There is ambiguity in how a "deep" nested type should be hashed (maybe the nested structure should produce a different hash for a "row" of values), but what makes the most sense to me is for it to be value-based (the above example). In the case that a different approach is preferred, other approaches can either be encoded as future options or a UDF provided instead of the existing hashing functions.

I have prototyped a naive version of the flattening logic in a separate repo: recipe_convert.cpp#L150-L179. For context, this type of flattening would be used in the FastHashScalar::Exec function as a preprocessing step before calling the Hashing32::HashMultiColumn function.

Thanks for any feedback you can provide! Particularly on expected behavior for nested array types.

drin avatar Jul 03 '24 22:07 drin

An alternate approach is to return a

Status::NotImplemented("Cannot hash nested data types with many levels of nesting")

if any of the columns to hash are "deep" nested types.

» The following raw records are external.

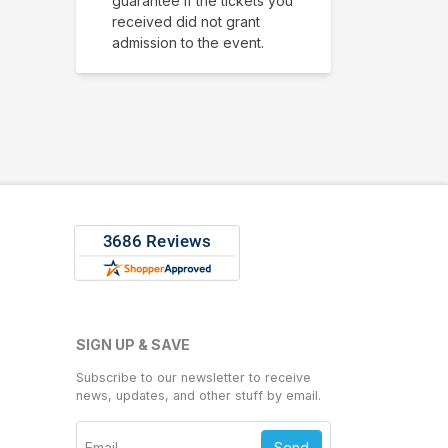
guarantee if the tickets you
received did not grant
admission to the event.
SIGN UP & SAVE
Subscribe to our newsletter to receive
news, updates, and other stuff by email.
Send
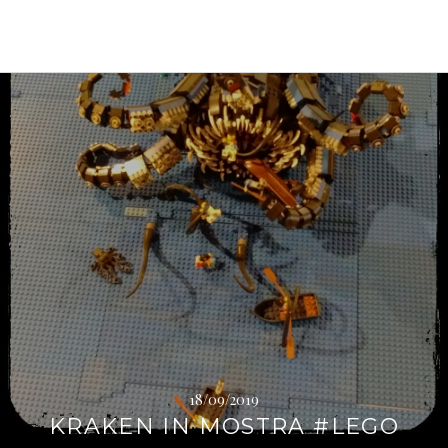
Continua
a
leggere
→
18/09/2019
KRAKEN IN MOSTRA #LEGO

drin avatar Jul 03 '24 22:07 drin

There is ambiguity in how a "deep" nested type should be hashed (maybe the nested structure should produce a different hash for a "row" of values), but what makes the most sense to me is for it to be value-based (the above example).

I'm not entirely sure I've understood your distinction between the two cases. Am I correct in understanding that in the first of the two options that you describe a row containing[[1], [1,2,3,4]] would have a different hash value to [[1,1], [2,3,4]] but in the second, 'value-based' option these two lists would have the same hash?

If that is the case then the 'value-based' behaviour would be surprising to me. I'd have thought that two rows with what is definitely different data should have different hashes (not considering the small chance of a hash collision).

For the case of nested listed I wonder if this issue could be avoided by including the offsets of the parent list in the hash?

judahrand avatar Jul 04 '24 08:07 judahrand

I'm not entirely sure I've understood your distinction between the two cases. Am I correct in understanding that in the first of the two options that you describe a row containing[[1], [1,2,3,4]] would have a different hash value to [[1,1], [2,3,4]] but in the second, 'value-based' option these two lists would have the same hash?

Oh yeah, I guess I didn't make that part clear. But yes, you understood correctly. I was in favor of [[1], [1, 2, 3, 4]] having the same hash as [[1, 1], [2, 3, 4]] (what I called the "value-based" option).

If you want those to have different hashes, then it may be possible to transform the list array into a struct array and one struct column can be all of the offsets coalesced and a second struct column can be all of the values (referenced). To do it any other way would require extending the existing hashing functions in non-trivial ways or adding new hashing functions entirely.

So, maybe for this PR I can simply do shallow nested arrays and someone can work on the deep nested arrays in aa follow-up PR.

drin avatar Jul 05 '24 05:07 drin

Closing this PR in favor of #45001 .

drin avatar Feb 26 '25 18:02 drin